» **Problem to solve**:
Where a line has odd spacing or punctuation, keep it; transcribe all the entries exactly.

» **Source data**:
== Segment start ==

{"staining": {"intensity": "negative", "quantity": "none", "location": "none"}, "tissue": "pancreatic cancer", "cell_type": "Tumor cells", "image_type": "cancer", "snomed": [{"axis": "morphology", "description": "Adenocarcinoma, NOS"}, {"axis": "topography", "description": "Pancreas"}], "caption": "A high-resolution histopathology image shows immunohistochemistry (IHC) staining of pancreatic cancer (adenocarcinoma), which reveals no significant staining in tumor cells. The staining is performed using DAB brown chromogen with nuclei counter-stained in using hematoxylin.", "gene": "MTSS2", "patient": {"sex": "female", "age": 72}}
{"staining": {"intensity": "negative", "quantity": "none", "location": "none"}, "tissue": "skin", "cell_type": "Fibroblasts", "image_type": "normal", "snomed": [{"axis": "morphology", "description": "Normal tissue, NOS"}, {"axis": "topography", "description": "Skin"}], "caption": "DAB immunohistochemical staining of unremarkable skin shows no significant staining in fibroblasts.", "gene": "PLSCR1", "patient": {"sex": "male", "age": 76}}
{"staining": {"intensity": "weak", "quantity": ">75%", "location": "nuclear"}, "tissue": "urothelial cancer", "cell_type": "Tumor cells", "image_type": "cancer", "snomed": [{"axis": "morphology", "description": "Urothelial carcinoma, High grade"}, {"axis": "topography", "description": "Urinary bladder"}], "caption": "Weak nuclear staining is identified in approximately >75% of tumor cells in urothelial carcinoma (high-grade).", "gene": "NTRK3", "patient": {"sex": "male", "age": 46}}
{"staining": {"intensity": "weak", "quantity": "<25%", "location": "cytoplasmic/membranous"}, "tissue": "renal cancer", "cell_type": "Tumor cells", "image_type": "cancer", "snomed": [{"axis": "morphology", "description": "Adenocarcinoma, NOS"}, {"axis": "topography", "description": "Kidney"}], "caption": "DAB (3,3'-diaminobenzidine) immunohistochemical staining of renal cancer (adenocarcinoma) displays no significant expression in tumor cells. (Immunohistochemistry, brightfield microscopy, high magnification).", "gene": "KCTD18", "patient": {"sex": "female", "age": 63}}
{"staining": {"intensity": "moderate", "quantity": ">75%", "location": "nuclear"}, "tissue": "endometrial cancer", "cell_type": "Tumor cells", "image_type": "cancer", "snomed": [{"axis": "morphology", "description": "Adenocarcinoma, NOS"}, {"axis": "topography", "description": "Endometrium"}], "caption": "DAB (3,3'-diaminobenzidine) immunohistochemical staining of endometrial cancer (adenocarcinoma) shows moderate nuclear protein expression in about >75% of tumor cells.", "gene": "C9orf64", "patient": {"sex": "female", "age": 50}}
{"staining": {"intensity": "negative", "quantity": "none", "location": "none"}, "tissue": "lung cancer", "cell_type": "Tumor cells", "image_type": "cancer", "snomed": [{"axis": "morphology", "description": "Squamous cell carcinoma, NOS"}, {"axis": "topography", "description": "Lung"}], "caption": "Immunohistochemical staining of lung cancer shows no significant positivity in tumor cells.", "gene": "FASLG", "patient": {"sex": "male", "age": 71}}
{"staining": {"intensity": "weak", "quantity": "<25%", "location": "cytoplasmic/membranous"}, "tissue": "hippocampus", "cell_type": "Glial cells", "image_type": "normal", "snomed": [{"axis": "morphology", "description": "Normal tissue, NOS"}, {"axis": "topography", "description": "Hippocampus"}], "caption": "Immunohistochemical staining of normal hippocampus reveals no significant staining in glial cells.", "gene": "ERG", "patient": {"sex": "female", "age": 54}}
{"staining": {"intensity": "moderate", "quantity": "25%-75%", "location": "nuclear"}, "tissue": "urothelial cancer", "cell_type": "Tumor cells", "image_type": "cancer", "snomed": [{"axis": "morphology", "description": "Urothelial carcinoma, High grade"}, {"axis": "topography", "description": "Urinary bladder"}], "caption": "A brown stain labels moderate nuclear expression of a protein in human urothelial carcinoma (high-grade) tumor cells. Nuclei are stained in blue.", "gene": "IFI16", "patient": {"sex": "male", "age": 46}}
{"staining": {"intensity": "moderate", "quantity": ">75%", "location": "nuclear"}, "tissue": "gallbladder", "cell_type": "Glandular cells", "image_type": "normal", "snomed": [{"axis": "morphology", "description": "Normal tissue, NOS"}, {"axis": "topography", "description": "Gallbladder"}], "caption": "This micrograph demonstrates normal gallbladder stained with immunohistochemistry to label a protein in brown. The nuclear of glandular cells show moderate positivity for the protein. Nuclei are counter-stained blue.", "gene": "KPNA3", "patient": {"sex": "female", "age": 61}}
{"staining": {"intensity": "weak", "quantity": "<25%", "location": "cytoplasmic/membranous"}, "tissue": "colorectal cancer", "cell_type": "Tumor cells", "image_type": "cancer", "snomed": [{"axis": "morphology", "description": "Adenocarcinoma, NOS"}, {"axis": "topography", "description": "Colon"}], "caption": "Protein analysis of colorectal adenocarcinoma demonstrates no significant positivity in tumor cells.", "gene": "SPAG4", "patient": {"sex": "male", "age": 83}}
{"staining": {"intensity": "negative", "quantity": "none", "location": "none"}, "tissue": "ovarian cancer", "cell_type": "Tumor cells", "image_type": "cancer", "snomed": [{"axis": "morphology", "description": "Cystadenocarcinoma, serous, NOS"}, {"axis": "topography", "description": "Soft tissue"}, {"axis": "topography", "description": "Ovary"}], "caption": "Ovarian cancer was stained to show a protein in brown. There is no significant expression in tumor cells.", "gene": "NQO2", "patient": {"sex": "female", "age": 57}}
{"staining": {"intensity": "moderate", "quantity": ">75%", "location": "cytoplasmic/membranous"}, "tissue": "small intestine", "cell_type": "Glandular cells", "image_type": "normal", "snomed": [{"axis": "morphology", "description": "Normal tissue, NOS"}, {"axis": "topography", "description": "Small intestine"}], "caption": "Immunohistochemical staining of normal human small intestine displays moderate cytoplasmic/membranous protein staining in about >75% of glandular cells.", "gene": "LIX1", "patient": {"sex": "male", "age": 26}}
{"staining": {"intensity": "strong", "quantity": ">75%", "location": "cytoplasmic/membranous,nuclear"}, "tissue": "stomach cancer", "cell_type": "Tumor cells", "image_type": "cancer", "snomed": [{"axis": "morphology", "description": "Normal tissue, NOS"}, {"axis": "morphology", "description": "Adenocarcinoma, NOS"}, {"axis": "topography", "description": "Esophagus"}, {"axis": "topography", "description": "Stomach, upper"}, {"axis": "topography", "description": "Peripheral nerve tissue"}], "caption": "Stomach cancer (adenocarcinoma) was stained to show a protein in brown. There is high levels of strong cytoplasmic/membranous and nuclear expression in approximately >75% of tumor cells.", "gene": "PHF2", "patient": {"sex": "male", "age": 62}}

== Segment end ==

» **Response area**:
{"staining": {"intensity": "negative", "quantity": "none", "location": "none"}, "tissue": "pancreatic cancer", "cell_type": "Tumor cells", "image_type": "cancer", "snomed": [{"axis": "morphology", "description": "Adenocarcinoma, NOS"}, {"axis": "topography", "description": "Pancreas"}], "caption": "A high-resolution histopathology image shows immunohistochemistry (IHC) staining of pancreatic cancer (adenocarcinoma), which reveals no significant staining in tumor cells. The staining is performed using DAB brown chromogen with nuclei counter-stained in using hematoxylin.", "gene": "MTSS2", "patient": {"sex": "female", "age": 72}}
{"staining": {"intensity": "negative", "quantity": "none", "location": "none"}, "tissue": "skin", "cell_type": "Fibroblasts", "image_type": "normal", "snomed": [{"axis": "morphology", "description": "Normal tissue, NOS"}, {"axis": "topography", "description": "Skin"}], "caption": "DAB immunohistochemical staining of unremarkable skin shows no significant staining in fibroblasts.", "gene": "PLSCR1", "patient": {"sex": "male", "age": 76}}
{"staining": {"intensity": "weak", "quantity": ">75%", "location": "nuclear"}, "tissue": "urothelial cancer", "cell_type": "Tumor cells", "image_type": "cancer", "snomed": [{"axis": "morphology", "description": "Urothelial carcinoma, High grade"}, {"axis": "topography", "description": "Urinary bladder"}], "caption": "Weak nuclear staining is identified in approximately >75% of tumor cells in urothelial carcinoma (high-grade).", "gene": "NTRK3", "patient": {"sex": "male", "age": 46}}
{"staining": {"intensity": "weak", "quantity": "<25%", "location": "cytoplasmic/membranous"}, "tissue": "renal cancer", "cell_type": "Tumor cells", "image_type": "cancer", "snomed": [{"axis": "morphology", "description": "Adenocarcinoma, NOS"}, {"axis": "topography", "description": "Kidney"}], "caption": "DAB (3,3'-diaminobenzidine) immunohistochemical staining of renal cancer (adenocarcinoma) displays no significant expression in tumor cells. (Immunohistochemistry, brightfield microscopy, high magnification).", "gene": "KCTD18", "patient": {"sex": "female", "age": 63}}
{"staining": {"intensity": "moderate", "quantity": ">75%", "location": "nuclear"}, "tissue": "endometrial cancer", "cell_type": "Tumor cells", "image_type": "cancer", "snomed": [{"axis": "morphology", "description": "Adenocarcinoma, NOS"}, {"axis": "topography", "description": "Endometrium"}], "caption": "DAB (3,3'-diaminobenzidine) immunohistochemical staining of endometrial cancer (adenocarcinoma) shows moderate nuclear protein expression in about >75% of tumor cells.", "gene": "C9orf64", "patient": {"sex": "female", "age": 50}}
{"staining": {"intensity": "negative", "quantity": "none", "location": "none"}, "tissue": "lung cancer", "cell_type": "Tumor cells", "image_type": "cancer", "snomed": [{"axis": "morphology", "description": "Squamous cell carcinoma, NOS"}, {"axis": "topography", "description": "Lung"}], "caption": "Immunohistochemical staining of lung cancer shows no significant positivity in tumor cells.", "gene": "FASLG", "patient": {"sex": "male", "age": 71}}
{"staining": {"intensity": "weak", "quantity": "<25%", "location": "cytoplasmic/membranous"}, "tissue": "hippocampus", "cell_type": "Glial cells", "image_type": "normal", "snomed": [{"axis": "morphology", "description": "Normal tissue, NOS"}, {"axis": "topography", "description": "Hippocampus"}], "caption": "Immunohistochemical staining of normal hippocampus reveals no significant staining in glial cells.", "gene": "ERG", "patient": {"sex": "female", "age": 54}}
{"staining": {"intensity": "moderate", "quantity": "25%-75%", "location": "nuclear"}, "tissue": "urothelial cancer", "cell_type": "Tumor cells", "image_type": "cancer", "snomed": [{"axis": "morphology", "description": "Urothelial carcinoma, High grade"}, {"axis": "topography", "description": "Urinary bladder"}], "caption": "A brown stain labels moderate nuclear expression of a protein in human urothelial carcinoma (high-grade) tumor cells. Nuclei are stained in blue.", "gene": "IFI16", "patient": {"sex": "male", "age": 46}}
{"staining": {"intensity": "moderate", "quantity": ">75%", "location": "nuclear"}, "tissue": "gallbladder", "cell_type": "Glandular cells", "image_type": "normal", "snomed": [{"axis": "morphology", "description": "Normal tissue, NOS"}, {"axis": "topography", "description": "Gallbladder"}], "caption": "This micrograph demonstrates normal gallbladder stained with immunohistochemistry to label a protein in brown. The nuclear of glandular cells show moderate positivity for the protein. Nuclei are counter-stained blue.", "gene": "KPNA3", "patient": {"sex": "female", "age": 61}}
{"staining": {"intensity": "weak", "quantity": "<25%", "location": "cytoplasmic/membranous"}, "tissue": "colorectal cancer", "cell_type": "Tumor cells", "image_type": "cancer", "snomed": [{"axis": "morphology", "description": "Adenocarcinoma, NOS"}, {"axis": "topography", "description": "Colon"}], "caption": "Protein analysis of colorectal adenocarcinoma demonstrates no significant positivity in tumor cells.", "gene": "SPAG4", "patient": {"sex": "male", "age": 83}}
{"staining": {"intensity": "negative", "quantity": "none", "location": "none"}, "tissue": "ovarian cancer", "cell_type": "Tumor cells", "image_type": "cancer", "snomed": [{"axis": "morphology", "description": "Cystadenocarcinoma, serous, NOS"}, {"axis": "topography", "description": "Soft tissue"}, {"axis": "topography", "description": "Ovary"}], "caption": "Ovarian cancer was stained to show a protein in brown. There is no significant expression in tumor cells.", "gene": "NQO2", "patient": {"sex": "female", "age": 57}}
{"staining": {"intensity": "moderate", "quantity": ">75%", "location": "cytoplasmic/membranous"}, "tissue": "small intestine", "cell_type": "Glandular cells", "image_type": "normal", "snomed": [{"axis": "morphology", "description": "Normal tissue, NOS"}, {"axis": "topography", "description": "Small intestine"}], "caption": "Immunohistochemical staining of normal human small intestine displays moderate cytoplasmic/membranous protein staining in about >75% of glandular cells.", "gene": "LIX1", "patient": {"sex": "male", "age": 26}}
{"staining": {"intensity": "strong", "quantity": ">75%", "location": "cytoplasmic/membranous,nuclear"}, "tissue": "stomach cancer", "cell_type": "Tumor cells", "image_type": "cancer", "snomed": [{"axis": "morphology", "description": "Normal tissue, NOS"}, {"axis": "morphology", "description": "Adenocarcinoma, NOS"}, {"axis": "topography", "description": "Esophagus"}, {"axis": "topography", "description": "Stomach, upper"}, {"axis": "topography", "description": "Peripheral nerve tissue"}], "caption": "Stomach cancer (adenocarcinoma) was stained to show a protein in brown. There is high levels of strong cytoplasmic/membranous and nuclear expression in approximately >75% of tumor cells.", "gene": "PHF2", "patient": {"sex": "male", "age": 62}}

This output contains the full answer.